WHAT THE TASK ASKS:
Each record, in full, must be restated word for word.

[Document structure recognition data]
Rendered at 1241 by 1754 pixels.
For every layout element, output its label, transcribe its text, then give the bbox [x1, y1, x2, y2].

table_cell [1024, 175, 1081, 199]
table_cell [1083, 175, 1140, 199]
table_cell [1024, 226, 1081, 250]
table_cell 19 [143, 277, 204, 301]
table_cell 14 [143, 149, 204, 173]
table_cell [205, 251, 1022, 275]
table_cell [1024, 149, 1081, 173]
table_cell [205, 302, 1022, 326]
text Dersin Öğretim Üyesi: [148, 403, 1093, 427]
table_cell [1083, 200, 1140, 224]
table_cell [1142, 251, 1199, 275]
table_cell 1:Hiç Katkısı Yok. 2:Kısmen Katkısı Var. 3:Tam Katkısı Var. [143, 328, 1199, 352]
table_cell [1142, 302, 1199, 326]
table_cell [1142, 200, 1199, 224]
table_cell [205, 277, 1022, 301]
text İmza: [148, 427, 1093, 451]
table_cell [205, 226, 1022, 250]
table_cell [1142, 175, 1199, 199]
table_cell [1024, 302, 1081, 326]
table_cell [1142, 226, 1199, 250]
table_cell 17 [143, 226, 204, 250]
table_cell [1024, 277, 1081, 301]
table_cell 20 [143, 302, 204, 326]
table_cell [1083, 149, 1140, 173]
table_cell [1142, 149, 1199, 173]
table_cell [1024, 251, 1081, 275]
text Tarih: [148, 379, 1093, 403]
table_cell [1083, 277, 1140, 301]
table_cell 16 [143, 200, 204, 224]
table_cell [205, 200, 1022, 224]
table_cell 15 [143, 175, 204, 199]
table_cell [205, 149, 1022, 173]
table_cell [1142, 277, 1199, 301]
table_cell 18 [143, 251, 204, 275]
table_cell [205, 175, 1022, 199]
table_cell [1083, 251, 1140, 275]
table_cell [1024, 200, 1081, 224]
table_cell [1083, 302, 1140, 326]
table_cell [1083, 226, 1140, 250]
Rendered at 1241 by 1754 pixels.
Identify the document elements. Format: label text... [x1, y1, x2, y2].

SOLUTION FOR THIS TASK:
Rendered at 1241 by 1754 pixels.
For every layout element, output its label, transcribe its text, then give the bbox [x1, y1, x2, y2].

table_cell [1024, 175, 1081, 199]
table_cell [1083, 175, 1140, 199]
table_cell [1024, 226, 1081, 250]
table_cell 19 [143, 277, 204, 301]
table_cell 14 [143, 149, 204, 173]
table_cell [205, 251, 1022, 275]
table_cell [1024, 149, 1081, 173]
table_cell [205, 302, 1022, 326]
text Dersin Öğretim Üyesi: [148, 403, 1093, 427]
table_cell [1083, 200, 1140, 224]
table_cell [1142, 251, 1199, 275]
table_cell 1:Hiç Katkısı Yok. 2:Kısmen Katkısı Var. 3:Tam Katkısı Var. [143, 328, 1199, 352]
table_cell [1142, 302, 1199, 326]
table_cell [1142, 200, 1199, 224]
table_cell [205, 277, 1022, 301]
text İmza: [148, 427, 1093, 451]
table_cell [205, 226, 1022, 250]
table_cell [1142, 175, 1199, 199]
table_cell [1024, 302, 1081, 326]
table_cell [1142, 226, 1199, 250]
table_cell 17 [143, 226, 204, 250]
table_cell [1024, 277, 1081, 301]
table_cell 20 [143, 302, 204, 326]
table_cell [1083, 149, 1140, 173]
table_cell [1142, 149, 1199, 173]
table_cell [1024, 251, 1081, 275]
text Tarih: [148, 379, 1093, 403]
table_cell [1083, 277, 1140, 301]
table_cell 16 [143, 200, 204, 224]
table_cell [205, 200, 1022, 224]
table_cell 15 [143, 175, 204, 199]
table_cell [205, 149, 1022, 173]
table_cell [1142, 277, 1199, 301]
table_cell 18 [143, 251, 204, 275]
table_cell [205, 175, 1022, 199]
table_cell [1083, 251, 1140, 275]
table_cell [1024, 200, 1081, 224]
table_cell [1083, 302, 1140, 326]
table_cell [1083, 226, 1140, 250]
Rendered at 1241 by 1754 pixels.
Identify the document elements. Format: label text... [x1, y1, x2, y2].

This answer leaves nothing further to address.